I am really pumped up this week and all the more excited as the COVID-19 lockdown witnesses’ some form of relaxation in several parts of the country. However, wearing a proper mask, using hand sanitizers regularly and maintaining social distancing at home and office can keep the effects of COVID-19 at bay. There is something interesting coming up on the technology front; this week let us discuss digital traveller and how it can change or perhaps even enhance the travel experience.
Many organisations are well on their way to digital transformation. Businesses in the travel sector should push this harder so as to adapt to the new normal, change customer behaviour and rebuild the trust factor. Built-in digital identification solutions are the future of touchless travel. They also enable organizations to plot multiple data points to efficiently make an individual’s risk profile assessment. If anything, this can improve risk management in real time.

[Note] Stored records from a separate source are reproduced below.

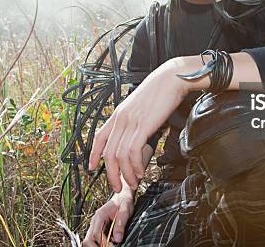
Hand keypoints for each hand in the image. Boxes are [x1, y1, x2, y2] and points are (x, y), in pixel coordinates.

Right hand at [83, 192, 133, 245]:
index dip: (103, 243)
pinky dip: (100, 244)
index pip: (95, 234)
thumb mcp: (125, 211)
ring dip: (98, 245)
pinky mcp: (99, 228)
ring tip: (110, 245)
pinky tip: (109, 243)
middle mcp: (95, 221)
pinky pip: (95, 239)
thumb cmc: (124, 201)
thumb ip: (120, 224)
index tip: (113, 246)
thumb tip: (118, 239)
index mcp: (100, 216)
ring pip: (90, 240)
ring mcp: (96, 225)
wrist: (123, 195)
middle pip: (88, 239)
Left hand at [89, 58, 187, 191]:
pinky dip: (136, 166)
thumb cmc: (160, 91)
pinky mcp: (142, 126)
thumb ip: (134, 120)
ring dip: (126, 174)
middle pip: (108, 153)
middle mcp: (121, 119)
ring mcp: (130, 122)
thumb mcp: (140, 106)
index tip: (92, 167)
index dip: (93, 154)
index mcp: (118, 114)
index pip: (99, 136)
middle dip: (111, 174)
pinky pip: (133, 152)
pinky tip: (141, 171)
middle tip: (117, 186)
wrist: (171, 78)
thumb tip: (136, 135)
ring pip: (119, 156)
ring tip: (133, 182)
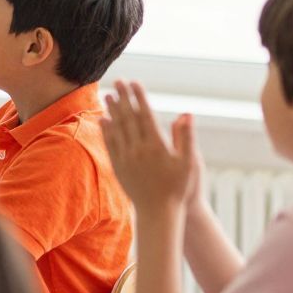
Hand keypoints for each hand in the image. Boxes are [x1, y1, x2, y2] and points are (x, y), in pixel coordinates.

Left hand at [100, 81, 198, 217]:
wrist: (158, 211)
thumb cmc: (178, 187)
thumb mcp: (189, 162)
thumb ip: (186, 137)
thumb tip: (186, 114)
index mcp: (156, 146)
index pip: (145, 115)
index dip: (139, 97)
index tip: (135, 82)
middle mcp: (138, 150)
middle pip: (128, 118)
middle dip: (123, 98)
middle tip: (118, 81)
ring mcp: (126, 158)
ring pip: (116, 129)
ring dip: (112, 111)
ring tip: (108, 95)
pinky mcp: (118, 167)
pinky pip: (110, 144)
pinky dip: (106, 130)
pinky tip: (103, 120)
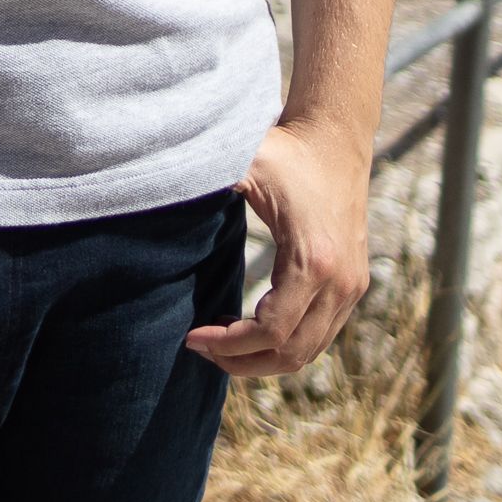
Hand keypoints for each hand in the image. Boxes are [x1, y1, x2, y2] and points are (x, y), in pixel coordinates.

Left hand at [184, 116, 371, 378]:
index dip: (228, 344)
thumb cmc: (285, 151)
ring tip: (221, 346)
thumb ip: (203, 176)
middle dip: (242, 361)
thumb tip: (147, 182)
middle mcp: (340, 282)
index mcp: (312, 261)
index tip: (191, 338)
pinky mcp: (354, 285)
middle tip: (202, 350)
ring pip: (309, 351)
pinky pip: (321, 334)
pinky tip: (250, 329)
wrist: (336, 140)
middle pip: (291, 353)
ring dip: (264, 359)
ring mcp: (352, 287)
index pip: (271, 331)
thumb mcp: (244, 160)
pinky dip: (286, 344)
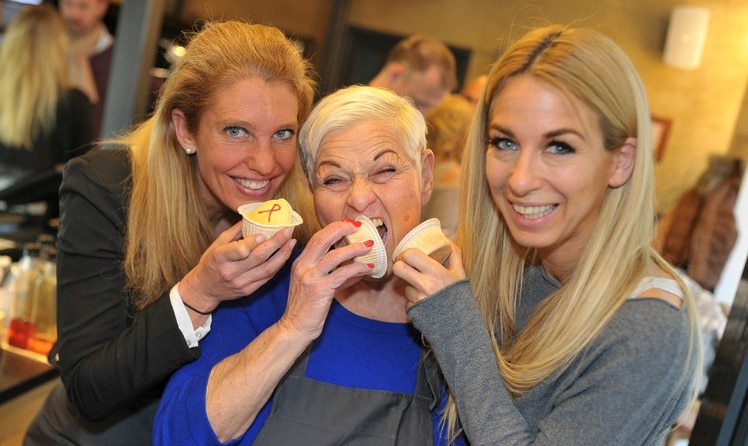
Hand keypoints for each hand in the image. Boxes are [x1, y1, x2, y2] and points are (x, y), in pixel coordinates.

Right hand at [178, 221, 296, 311]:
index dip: (254, 242)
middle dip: (277, 243)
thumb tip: (255, 214)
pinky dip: (278, 266)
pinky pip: (267, 278)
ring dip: (282, 255)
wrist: (204, 289)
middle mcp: (231, 271)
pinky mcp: (248, 291)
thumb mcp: (217, 243)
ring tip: (292, 242)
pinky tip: (284, 255)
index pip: (240, 250)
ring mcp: (241, 283)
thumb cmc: (211, 262)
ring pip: (267, 269)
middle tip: (288, 230)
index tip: (265, 233)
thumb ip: (236, 231)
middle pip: (258, 257)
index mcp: (220, 257)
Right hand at [278, 219, 374, 340]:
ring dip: (354, 248)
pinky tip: (367, 268)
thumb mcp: (319, 288)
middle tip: (357, 226)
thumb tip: (357, 270)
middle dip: (341, 229)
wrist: (295, 328)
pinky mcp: (319, 289)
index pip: (317, 238)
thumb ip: (336, 277)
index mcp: (300, 263)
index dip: (333, 228)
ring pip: (335, 255)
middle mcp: (303, 267)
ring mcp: (310, 277)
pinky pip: (342, 274)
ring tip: (368, 245)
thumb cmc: (306, 309)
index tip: (347, 224)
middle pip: (322, 239)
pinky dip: (357, 268)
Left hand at [392, 241, 465, 304]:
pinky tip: (424, 301)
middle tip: (407, 267)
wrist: (459, 324)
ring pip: (403, 286)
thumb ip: (453, 252)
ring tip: (423, 289)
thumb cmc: (459, 297)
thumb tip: (446, 234)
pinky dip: (413, 300)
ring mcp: (417, 298)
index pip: (409, 254)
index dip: (407, 254)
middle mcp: (425, 284)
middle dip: (400, 266)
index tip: (410, 256)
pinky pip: (407, 300)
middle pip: (398, 268)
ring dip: (410, 285)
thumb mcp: (459, 273)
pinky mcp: (412, 310)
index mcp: (436, 272)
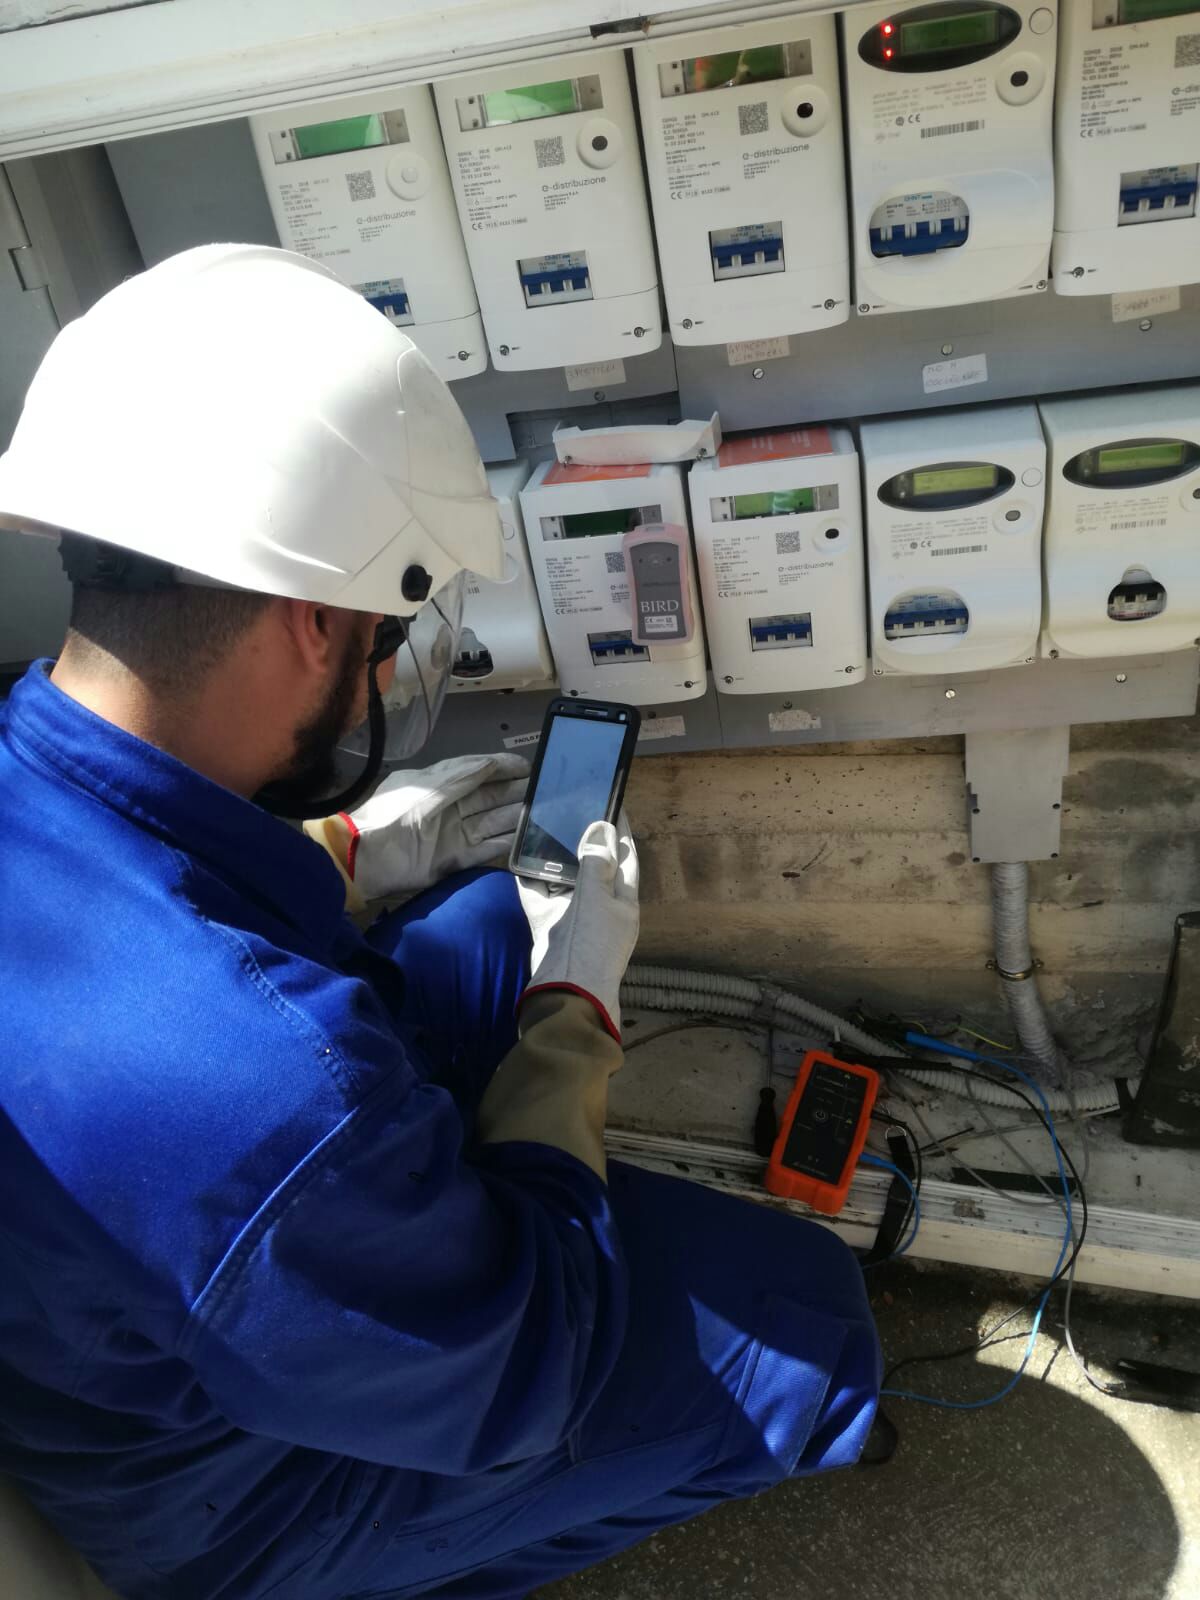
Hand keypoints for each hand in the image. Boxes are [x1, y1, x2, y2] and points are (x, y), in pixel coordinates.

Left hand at [307, 752, 529, 901]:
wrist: (365, 857)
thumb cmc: (394, 815)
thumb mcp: (428, 789)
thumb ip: (462, 776)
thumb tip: (494, 762)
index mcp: (441, 784)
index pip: (479, 771)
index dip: (503, 767)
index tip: (528, 766)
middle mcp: (452, 807)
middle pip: (490, 797)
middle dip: (515, 792)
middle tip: (545, 789)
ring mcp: (455, 834)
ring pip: (493, 821)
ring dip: (515, 817)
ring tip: (541, 812)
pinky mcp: (455, 859)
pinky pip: (487, 849)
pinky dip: (506, 844)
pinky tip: (525, 839)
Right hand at [517, 815, 638, 1042]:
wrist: (563, 998)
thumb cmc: (590, 947)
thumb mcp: (597, 899)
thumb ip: (597, 862)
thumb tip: (603, 827)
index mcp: (623, 902)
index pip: (625, 857)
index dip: (619, 830)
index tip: (611, 802)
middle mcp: (601, 909)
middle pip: (593, 867)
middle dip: (583, 840)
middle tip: (570, 809)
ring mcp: (574, 920)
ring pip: (564, 881)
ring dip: (554, 858)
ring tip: (544, 827)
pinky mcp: (548, 929)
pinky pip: (539, 897)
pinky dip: (530, 881)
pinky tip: (519, 860)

The Word Economics’ Forum Known Traveller Digital Identity initiative is one such initiative to unify a global ecosystem of individuals, authorities, governments, and the travel industry enabling safe and seamless journeys. All the verifiable claims of a traveller’s identity data can be accessed by the ecosystem partners to enhance passenger processing and lower risk. Travellers can customize their own profile, collect digital ‘attestation’ of their ID data, and decide what all is required to be shared.
In a COVID-19 backdrop, a traveller would be able to securely receive and store confidential, verifiable health credentials including immunizations or their health status in their digital identification wallets. This can be integrated with several other trusted, verifiable identification data from private or public entities.
If you think testing and health screening at airports is easy on a wider scale, give it another thought. Under schemes such as Known Traveller Digital Identity, travellers would show consent to sharing their health information and identity before the start of the journey, allowing border officials to carry out the needed risk assessments before the scheduled journey, whilst avoiding queuing and congestion at airports.